Combined with slippage risk and 1 kelly could easily frequently result in 3-4 kelly black swan events (with 3r 33% prob this is a 40% loss OVERNIGHT). To combat the aforementioned risks I use a combination of fractional kelly (downsizing from 1 to 0.5 Kelly’s), and then further impose a fraction based on the number of positions. Suppose you cap at 2 open positions, you divide your fraction by 2, resulting in 0.25 Kellys, a black swan risk of only 10% of equity, and we’re golden.

You might think that 2 separate positions are inherently less risky than 1 concentrated position, instead you could reduce your fraction by 2/3 of open positions. Now the black swan risk is instead 1.5 Kelly or 15% with our example, higher but manageable as both positions getting slipped hard will be a rare occurrence.

## Stop order != Maximum Position Risk

The biggest danger with most retail trader risk management systems is that the perceived risk and actual risk can vary greatly. I might write an entire post on this subject, as most people I see on twitter still seem to be deluded into thinking their stop order is the most they can lose.

The stop loss is the **minimum **amount you should expect to lose, if the position goes south. I recommend reviewing your trading history to compare actual fills to your stops, and adjust position sizing accordingly. Calculate your loss % based on expected fill price rather than order price.

If you are trading stocks, forex or futures, you should not purely rely on a stop loss PERIOD. This is because of gap risk (for a terrifying leveraged example SNBOMB), the market can open higher than it closed, leaving your stops filled at an extremely unfavorable price, the kelly formula should not be blindly applied based on a stop loss in these situations.

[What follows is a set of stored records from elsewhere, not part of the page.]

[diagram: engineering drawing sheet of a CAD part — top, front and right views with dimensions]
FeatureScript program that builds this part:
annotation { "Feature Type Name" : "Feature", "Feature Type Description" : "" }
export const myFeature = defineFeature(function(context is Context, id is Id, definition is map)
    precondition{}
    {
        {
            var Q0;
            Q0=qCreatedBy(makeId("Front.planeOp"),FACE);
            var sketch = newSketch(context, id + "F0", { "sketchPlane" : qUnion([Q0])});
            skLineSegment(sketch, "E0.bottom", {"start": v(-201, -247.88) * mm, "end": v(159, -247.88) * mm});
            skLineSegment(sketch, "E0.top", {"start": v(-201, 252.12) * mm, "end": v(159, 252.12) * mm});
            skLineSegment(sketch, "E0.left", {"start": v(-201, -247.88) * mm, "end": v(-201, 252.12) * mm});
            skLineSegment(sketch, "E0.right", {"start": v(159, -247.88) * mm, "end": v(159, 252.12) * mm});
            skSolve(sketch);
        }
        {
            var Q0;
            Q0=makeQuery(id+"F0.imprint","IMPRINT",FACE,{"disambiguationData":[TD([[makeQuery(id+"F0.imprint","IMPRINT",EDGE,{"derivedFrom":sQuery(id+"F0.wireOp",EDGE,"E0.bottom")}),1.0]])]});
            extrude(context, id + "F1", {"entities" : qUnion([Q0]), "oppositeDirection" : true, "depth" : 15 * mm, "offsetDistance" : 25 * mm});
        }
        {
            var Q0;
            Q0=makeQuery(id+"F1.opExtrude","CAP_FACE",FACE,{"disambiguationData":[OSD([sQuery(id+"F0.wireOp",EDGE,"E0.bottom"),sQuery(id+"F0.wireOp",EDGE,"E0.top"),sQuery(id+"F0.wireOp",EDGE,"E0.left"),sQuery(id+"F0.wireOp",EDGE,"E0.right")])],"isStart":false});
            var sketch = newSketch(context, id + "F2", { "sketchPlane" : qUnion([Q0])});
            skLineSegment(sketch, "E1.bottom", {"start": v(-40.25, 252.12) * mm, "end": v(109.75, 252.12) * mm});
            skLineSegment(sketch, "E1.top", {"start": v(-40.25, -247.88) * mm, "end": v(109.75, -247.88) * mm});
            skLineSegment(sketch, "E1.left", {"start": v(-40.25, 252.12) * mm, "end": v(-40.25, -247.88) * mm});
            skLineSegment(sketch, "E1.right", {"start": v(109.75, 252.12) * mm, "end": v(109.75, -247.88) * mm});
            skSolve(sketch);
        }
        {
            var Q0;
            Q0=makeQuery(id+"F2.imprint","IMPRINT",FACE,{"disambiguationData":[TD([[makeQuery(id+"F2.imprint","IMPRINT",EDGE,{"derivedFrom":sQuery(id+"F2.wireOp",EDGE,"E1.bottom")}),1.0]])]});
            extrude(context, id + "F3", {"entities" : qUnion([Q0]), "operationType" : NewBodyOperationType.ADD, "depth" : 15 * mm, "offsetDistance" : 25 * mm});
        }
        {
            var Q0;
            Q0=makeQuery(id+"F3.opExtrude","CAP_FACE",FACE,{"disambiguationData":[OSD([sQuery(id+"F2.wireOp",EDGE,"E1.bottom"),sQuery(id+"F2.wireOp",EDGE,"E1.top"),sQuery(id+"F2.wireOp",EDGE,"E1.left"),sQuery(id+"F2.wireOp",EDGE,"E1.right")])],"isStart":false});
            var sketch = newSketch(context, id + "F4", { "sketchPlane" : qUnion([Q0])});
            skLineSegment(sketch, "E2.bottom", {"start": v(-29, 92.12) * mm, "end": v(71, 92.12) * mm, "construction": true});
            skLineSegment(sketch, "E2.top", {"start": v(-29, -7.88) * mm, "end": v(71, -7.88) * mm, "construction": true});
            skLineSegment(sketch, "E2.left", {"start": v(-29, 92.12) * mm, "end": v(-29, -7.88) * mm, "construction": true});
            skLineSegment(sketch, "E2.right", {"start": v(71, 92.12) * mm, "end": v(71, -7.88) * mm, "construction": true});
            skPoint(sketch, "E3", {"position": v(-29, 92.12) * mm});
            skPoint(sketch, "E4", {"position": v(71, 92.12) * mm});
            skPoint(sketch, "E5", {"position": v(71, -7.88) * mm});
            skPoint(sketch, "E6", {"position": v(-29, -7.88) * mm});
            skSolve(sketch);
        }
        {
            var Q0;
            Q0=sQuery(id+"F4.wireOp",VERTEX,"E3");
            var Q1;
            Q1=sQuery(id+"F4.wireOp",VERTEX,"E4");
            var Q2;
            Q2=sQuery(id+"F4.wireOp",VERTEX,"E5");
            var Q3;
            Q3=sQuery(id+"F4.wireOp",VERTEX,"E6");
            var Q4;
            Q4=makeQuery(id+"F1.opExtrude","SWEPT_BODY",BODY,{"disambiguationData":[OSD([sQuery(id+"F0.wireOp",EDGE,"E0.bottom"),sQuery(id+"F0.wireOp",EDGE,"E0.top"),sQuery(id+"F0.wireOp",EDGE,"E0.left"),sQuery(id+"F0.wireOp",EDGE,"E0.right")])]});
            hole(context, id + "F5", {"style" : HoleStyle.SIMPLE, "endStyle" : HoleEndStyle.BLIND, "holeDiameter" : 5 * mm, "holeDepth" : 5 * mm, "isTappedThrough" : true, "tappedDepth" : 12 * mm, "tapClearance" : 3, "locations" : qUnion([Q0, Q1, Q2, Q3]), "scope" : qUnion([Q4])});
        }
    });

A few options for mitigating this:

- Consider a put or call option, or an option spread risk limited position instead.
- Lower position size based on gap risk (if your stock has a history of gapping 10%, take that into account).
- Hedge the position with options (buy an OTM option instead of using a stop loss).
- Diversify with several positions all a small portion of overall equity. More work but the best solution in most cases.

## Implementing Kelly

*Disclaimer: this article is intended to provide accounts of personal experience, and explain mathematical concepts, it IS NOT personalized trading, or investment advice. I am not registered with any regulatory body, and do NOT provide any form of advice, I purely invest my own money and share my experiences free of charge.*

With the above discussion out of the way, I’m now going to cover implementation. I have personally developed risk calculators in both Python and Microsoft Excel, I find excel is generally simpler, but if you’re more comfortable with coding, you may prefer to do it that way.

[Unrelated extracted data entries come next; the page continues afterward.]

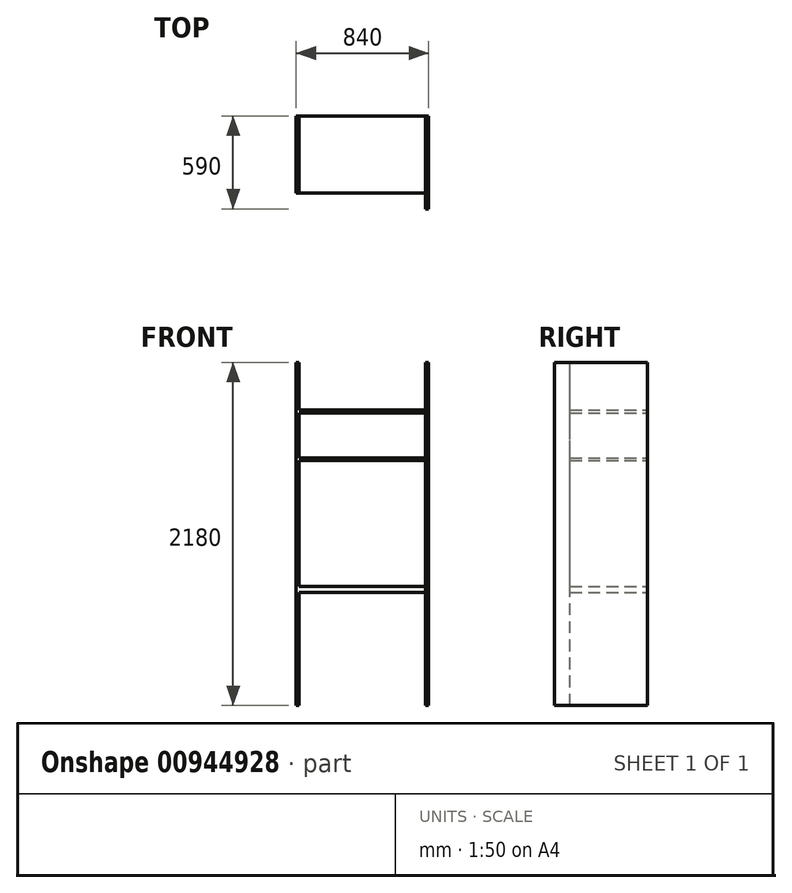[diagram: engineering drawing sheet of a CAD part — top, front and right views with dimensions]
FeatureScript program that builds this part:
annotation { "Feature Type Name" : "Feature", "Feature Type Description" : "" }
export const myFeature = defineFeature(function(context is Context, id is Id, definition is map)
    precondition{}
    {
        {
            var Q0;
            Q0=qCreatedBy(makeId("Front.planeOp"),FACE);
            var sketch = newSketch(context, id + "F0", { "sketchPlane" : qUnion([Q0])});
            skLineSegment(sketch, "E0.bottom", {"start": v(0, 0) * mm, "end": v(18, 0) * mm});
            skLineSegment(sketch, "E0.left", {"start": v(0, 0) * mm, "end": v(0, 2180) * mm});
            skLineSegment(sketch, "E0.right", {"start": v(840, 0) * mm, "end": v(840, 2180) * mm});
            skLineSegment(sketch, "E1.0", {"start": v(822, 0) * mm, "end": v(822, 720) * mm});
            skLineSegment(sketch, "E1.2", {"start": v(18, 0) * mm, "end": v(18, 720) * mm});
            skLineSegment(sketch, "E2.trimOffspring", {"start": v(822, 0) * mm, "end": v(840, 0) * mm});
            skLineSegment(sketch, "E3.bottom", {"start": v(18, 720) * mm, "end": v(822, 720) * mm});
            skLineSegment(sketch, "E3.top", {"start": v(18, 756) * mm, "end": v(822, 756) * mm});
            skLineSegment(sketch, "E4.bottom", {"start": v(18, 1859) * mm, "end": v(822, 1859) * mm});
            skLineSegment(sketch, "E4.top", {"start": v(18, 1877) * mm, "end": v(822, 1877) * mm});
            skLineSegment(sketch, "E5.bottom", {"start": v(18, 1556) * mm, "end": v(822, 1556) * mm});
            skLineSegment(sketch, "E5.top", {"start": v(18, 1574) * mm, "end": v(822, 1574) * mm});
            skLineSegment(sketch, "E6.trimOffspring", {"start": v(18, 1877) * mm, "end": v(18, 2162) * mm});
            skLineSegment(sketch, "E7.trimOffspring", {"start": v(822, 1877) * mm, "end": v(822, 2162) * mm});
            skLineSegment(sketch, "E8.trimOffspring", {"start": v(822, 1574) * mm, "end": v(822, 1859) * mm});
            skLineSegment(sketch, "E9.trimOffspring", {"start": v(18, 1574) * mm, "end": v(18, 1859) * mm});
            skLineSegment(sketch, "E10.trimOffspring", {"start": v(18, 756) * mm, "end": v(18, 1556) * mm});
            skLineSegment(sketch, "E11.trimOffspring", {"start": v(822, 756) * mm, "end": v(822, 1556) * mm});
            skLineSegment(sketch, "E12", {"start": v(0, 2180) * mm, "end": v(18, 2180) * mm});
            skLineSegment(sketch, "E13", {"start": v(18, 2180) * mm, "end": v(18, 2162) * mm});
            skLineSegment(sketch, "E14", {"start": v(822, 2162) * mm, "end": v(822, 2180) * mm});
            skLineSegment(sketch, "E15", {"start": v(822, 2180) * mm, "end": v(840, 2180) * mm});
            skSolve(sketch);
        }
        {
            var Q0;
            Q0 = qSketchRegion(id + "F0", true);
            extrude(context, id + "F1", {"entities" : qUnion([Q0]), "depth" : 490 * mm, "offsetDistance" : 25 * mm});
        }
        {
            var Q0;
            Q0=makeQuery(id+"F1.opExtrude","SWEPT_FACE",FACE,{"disambiguationData":[OSD([sQuery(id+"F0.wireOp",EDGE,"E0.right")])]});
            var sketch = newSketch(context, id + "F2", { "sketchPlane" : qUnion([Q0])});
            skLineSegment(sketch, "E16.bottom", {"start": v(-490, 2180) * mm, "end": v(-590, 2180) * mm});
            skLineSegment(sketch, "E16.top", {"start": v(-490, 0) * mm, "end": v(-590, 0) * mm});
            skLineSegment(sketch, "E16.left", {"start": v(-490, 2180) * mm, "end": v(-490, 0) * mm});
            skLineSegment(sketch, "E16.right", {"start": v(-590, 2180) * mm, "end": v(-590, 0) * mm});
            skSolve(sketch);
        }
        {
            var Q0;
            Q0 = qSketchRegion(id + "F2", true);
            extrude(context, id + "F3", {"entities" : qUnion([Q0]), "operationType" : NewBodyOperationType.ADD, "oppositeDirection" : true, "depth" : 18 * mm, "offsetDistance" : 25 * mm});
        }
    });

In the interests of not encouraging people to blindly copy high risk strategies, I will explain the implementation rather than providing spreadsheets. If you are looking for a simple copy paste solution to make easy money, you should look elsewhere.

The first step is to calculate the risk to reward ratio, this is simply the distance from the entry to target divided by the distance from entry to stop loss (or expected fill) for longs, or the reverse for shorts. The next component to the formula is the probability of profit, a manually entered field, for now we’ll use a historical average winrate for your strategy.

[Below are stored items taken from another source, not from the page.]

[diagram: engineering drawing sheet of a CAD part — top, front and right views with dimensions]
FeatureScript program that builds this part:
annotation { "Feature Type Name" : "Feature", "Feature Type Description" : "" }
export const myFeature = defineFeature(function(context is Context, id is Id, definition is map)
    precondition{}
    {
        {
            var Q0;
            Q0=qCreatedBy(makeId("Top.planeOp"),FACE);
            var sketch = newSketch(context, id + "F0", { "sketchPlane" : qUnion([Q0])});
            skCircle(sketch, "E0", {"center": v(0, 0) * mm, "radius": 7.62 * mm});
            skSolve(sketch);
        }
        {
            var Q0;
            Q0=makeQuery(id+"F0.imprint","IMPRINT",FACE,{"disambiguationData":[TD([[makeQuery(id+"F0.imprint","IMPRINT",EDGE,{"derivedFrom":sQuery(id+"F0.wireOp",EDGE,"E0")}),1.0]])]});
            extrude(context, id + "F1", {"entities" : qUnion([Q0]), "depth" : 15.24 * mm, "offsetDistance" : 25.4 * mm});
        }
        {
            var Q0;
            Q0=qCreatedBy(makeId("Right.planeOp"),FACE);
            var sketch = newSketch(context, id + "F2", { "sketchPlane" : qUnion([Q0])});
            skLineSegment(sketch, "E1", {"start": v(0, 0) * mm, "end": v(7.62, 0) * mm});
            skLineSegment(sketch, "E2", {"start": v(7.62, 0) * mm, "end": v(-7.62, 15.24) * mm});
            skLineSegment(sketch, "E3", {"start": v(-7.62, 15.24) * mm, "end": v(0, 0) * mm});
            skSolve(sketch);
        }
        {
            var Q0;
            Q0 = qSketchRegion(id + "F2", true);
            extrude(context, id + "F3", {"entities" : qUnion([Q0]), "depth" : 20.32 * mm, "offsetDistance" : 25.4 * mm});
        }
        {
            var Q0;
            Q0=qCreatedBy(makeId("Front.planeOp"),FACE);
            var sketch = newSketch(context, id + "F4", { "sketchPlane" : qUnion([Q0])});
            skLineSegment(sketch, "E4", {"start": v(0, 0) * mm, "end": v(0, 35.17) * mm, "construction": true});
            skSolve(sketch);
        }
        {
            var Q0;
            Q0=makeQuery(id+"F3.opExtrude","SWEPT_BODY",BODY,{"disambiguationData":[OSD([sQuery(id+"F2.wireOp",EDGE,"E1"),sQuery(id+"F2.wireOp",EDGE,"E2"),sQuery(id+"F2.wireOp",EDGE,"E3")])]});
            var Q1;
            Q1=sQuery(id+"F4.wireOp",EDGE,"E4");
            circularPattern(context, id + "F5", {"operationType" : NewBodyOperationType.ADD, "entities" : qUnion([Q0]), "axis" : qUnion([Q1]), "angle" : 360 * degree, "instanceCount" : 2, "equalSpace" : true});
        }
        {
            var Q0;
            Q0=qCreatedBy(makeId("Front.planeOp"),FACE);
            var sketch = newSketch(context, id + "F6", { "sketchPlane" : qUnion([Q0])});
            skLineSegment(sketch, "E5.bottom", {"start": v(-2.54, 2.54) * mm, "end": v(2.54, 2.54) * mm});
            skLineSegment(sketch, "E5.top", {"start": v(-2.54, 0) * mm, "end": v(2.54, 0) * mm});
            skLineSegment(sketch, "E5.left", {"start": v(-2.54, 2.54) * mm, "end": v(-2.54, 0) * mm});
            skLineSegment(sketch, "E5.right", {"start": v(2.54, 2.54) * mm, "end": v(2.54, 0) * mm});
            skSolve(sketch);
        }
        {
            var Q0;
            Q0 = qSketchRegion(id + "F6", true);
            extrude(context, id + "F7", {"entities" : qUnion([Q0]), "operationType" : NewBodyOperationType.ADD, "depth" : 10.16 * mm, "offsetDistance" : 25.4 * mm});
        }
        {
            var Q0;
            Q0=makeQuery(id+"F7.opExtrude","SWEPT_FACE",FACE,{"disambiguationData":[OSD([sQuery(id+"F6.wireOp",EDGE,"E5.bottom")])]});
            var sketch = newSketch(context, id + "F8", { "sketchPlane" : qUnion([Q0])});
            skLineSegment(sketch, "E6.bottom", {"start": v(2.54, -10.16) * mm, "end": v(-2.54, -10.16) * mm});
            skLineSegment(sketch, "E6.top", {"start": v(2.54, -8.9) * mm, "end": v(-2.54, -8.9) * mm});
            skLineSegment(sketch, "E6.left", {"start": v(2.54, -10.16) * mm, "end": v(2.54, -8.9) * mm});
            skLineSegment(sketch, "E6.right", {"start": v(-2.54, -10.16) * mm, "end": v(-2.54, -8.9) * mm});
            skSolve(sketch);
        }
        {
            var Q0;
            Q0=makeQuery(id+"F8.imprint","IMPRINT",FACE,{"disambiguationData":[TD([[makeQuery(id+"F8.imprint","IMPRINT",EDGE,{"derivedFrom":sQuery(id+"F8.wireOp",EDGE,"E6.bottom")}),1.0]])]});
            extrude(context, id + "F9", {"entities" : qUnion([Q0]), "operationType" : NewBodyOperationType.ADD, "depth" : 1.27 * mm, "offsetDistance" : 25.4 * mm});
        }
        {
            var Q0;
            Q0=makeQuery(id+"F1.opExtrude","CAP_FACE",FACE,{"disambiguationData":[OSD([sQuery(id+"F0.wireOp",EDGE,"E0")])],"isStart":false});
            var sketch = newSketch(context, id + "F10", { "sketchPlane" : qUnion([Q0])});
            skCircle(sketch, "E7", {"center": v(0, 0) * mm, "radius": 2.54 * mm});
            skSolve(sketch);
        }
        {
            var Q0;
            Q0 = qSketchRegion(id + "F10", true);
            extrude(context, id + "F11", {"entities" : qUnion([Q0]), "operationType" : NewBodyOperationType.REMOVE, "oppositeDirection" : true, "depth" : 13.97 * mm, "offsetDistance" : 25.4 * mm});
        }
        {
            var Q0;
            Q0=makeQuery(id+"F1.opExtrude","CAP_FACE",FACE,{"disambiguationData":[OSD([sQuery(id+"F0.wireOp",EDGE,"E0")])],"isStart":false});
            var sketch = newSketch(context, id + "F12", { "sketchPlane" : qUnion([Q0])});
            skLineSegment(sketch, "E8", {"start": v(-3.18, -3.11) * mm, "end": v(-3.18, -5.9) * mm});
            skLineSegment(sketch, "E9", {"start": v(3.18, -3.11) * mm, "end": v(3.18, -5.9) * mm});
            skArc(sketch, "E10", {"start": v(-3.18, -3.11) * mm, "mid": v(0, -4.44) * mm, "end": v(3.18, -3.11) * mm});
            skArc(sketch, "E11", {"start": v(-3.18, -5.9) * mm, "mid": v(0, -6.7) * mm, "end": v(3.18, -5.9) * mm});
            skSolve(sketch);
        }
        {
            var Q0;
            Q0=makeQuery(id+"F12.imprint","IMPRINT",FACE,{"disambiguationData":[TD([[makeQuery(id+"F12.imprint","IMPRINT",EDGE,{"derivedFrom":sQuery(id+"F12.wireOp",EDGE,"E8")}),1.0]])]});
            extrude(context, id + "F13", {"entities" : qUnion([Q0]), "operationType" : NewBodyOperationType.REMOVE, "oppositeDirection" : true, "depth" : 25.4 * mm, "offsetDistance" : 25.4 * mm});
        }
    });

Next the % risk is calculated with the base kelly formula I mentioned originally, to avoid negatives I added the excel max function (MAX(FORMULA,0.0000001). In our implementation that is probability (expressed fractionally) – (1/probability)/r ratio). The hard part of the job is now over, now all that’s needed is to calculate the actual position size.

Multiply the kelly risk by the kelly factor you’ve determined meets your risk appetite and then account balance/((entry-stop)/stop*100)/risk%. You can then add more columns if you’d like to calculate the $ value of the position, and the gain / loss but that is optional.

## Conclusion

While there are no silver bullets, managing position sizing in a sensible manner is the easiest way to go from a profitable trader to an immensely profitable trader. Understanding expected risk, performance and drawdowns is absolutely essential to any aspiring trader.